Soon he gained the far side, where he turned and followed the shoreline
until he came upon the railway tipple that jutted into the water like a dock. Somewhere
beneath the staring surface of this endless water lay metal tracks, and the Ridgerunner
searched for them, even knelt at the edge to peer down into the dark water, but all that
shone back at him were the huge silver sky and the clouds in motion. He rocked his head
to find his own reflection, but could only discern a dark silhouette of mountain, weird
and vacant, and behind that the shimmer of moon and cloud. It was as if this lake held
another more sober world within it, and he could not find himself in it. The silence of
the place was beyond even his considerable experience. He could almost hear his own
heart. It struck him suddenly, ridiculously, that this place would not acknowledge him,
even in reflection. The human world erased in one brutal swipe.
A profound sense of unease invaded the Ridgerunner. He turned and gazed up
at the collapsed and now unrecognizable mountain face, tracking the devastation of the
slide in the moonlight. Finally his excellent eyes picked out a few small lights uphill,
each one a tiny glimmer, perhaps nothing
more than a lantern.
People, alive. And maybe Mary. He hiked his rucksack up and went on uphill, bent and
cautious, a shadow among other shadows.
Several revellers sat in chairs on the platform of McEchern's store,
the dwarf among them, cups of booze held hovering, staring apprehensively into the dark.
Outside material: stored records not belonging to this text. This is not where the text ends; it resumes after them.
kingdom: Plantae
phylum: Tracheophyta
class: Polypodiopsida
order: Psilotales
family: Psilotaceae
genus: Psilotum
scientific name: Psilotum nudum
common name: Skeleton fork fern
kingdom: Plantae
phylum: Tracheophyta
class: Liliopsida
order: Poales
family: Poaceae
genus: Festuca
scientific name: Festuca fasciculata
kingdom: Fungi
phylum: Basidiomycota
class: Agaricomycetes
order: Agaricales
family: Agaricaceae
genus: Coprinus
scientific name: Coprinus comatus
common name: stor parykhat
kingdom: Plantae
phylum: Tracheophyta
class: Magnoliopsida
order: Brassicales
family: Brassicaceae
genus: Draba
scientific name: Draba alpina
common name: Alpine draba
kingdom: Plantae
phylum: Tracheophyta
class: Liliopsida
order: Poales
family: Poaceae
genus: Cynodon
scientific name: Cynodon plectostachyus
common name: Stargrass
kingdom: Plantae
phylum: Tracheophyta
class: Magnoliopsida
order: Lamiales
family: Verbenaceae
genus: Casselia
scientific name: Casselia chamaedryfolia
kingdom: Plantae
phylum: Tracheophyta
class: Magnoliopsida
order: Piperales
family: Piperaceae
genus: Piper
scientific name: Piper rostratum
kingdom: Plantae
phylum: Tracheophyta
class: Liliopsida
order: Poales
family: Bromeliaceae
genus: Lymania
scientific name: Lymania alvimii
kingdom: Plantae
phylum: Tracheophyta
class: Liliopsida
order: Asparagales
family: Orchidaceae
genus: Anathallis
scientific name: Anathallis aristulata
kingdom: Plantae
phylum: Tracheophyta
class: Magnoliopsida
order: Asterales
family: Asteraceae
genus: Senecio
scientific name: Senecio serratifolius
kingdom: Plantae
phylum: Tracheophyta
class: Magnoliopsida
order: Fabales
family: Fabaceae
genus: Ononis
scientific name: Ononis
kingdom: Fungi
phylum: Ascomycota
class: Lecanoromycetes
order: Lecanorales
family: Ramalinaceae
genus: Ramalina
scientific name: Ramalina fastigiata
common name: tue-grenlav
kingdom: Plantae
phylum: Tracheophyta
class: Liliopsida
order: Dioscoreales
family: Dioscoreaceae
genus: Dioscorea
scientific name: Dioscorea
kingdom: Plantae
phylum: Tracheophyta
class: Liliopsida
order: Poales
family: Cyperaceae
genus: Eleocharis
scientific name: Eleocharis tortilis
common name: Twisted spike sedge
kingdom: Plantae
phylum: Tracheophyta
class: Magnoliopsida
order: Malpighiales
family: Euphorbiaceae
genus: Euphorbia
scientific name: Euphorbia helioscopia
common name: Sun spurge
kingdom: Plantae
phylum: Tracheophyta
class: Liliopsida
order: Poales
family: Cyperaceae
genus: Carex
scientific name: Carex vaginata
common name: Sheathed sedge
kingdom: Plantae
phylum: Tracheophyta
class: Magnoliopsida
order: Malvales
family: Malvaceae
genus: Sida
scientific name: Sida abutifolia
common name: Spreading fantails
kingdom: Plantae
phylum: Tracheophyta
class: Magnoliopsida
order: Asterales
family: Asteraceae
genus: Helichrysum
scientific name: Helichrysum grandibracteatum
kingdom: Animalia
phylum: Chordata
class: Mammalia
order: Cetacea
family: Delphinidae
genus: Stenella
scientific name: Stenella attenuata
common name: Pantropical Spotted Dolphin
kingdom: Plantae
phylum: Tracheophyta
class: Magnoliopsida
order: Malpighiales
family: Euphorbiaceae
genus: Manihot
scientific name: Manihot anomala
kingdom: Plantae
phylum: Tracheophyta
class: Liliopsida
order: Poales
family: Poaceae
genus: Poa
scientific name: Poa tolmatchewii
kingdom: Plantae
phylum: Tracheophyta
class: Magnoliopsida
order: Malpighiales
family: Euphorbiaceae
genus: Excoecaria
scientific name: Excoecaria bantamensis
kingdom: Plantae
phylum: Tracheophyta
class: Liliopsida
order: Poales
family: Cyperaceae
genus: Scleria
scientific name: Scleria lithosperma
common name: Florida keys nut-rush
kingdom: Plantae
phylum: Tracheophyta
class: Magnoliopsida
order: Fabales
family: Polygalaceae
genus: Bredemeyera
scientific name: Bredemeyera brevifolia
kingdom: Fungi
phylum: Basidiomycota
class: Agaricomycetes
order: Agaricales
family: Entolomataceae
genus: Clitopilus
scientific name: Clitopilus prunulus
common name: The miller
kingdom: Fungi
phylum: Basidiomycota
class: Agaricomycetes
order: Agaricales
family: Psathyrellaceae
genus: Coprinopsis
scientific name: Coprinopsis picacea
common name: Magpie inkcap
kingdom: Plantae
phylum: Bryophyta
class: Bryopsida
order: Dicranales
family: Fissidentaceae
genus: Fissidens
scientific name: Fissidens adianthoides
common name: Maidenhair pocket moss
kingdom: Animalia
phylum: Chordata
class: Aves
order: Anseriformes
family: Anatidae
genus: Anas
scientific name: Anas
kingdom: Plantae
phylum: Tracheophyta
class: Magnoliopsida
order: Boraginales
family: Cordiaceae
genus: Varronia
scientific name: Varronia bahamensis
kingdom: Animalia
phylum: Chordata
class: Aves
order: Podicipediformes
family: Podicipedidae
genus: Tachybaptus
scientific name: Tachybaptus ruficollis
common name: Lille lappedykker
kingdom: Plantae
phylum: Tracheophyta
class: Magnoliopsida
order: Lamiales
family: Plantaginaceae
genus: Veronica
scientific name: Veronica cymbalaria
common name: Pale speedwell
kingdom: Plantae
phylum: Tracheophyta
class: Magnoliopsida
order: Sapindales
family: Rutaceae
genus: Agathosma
They had been carrying on as usual but had fallen silent as something nimble and quiet
approached through the mist and broken trees, over the uneven ground, hopping and
trotting along. The men leaned out of their chairs, or slipped from the trading
post's wooden platform to step a little out into the dark to listen â some
almost eager, as if they awaited a friend. Spending time among the recently dead had
made them thoughtful about what the dark might hold.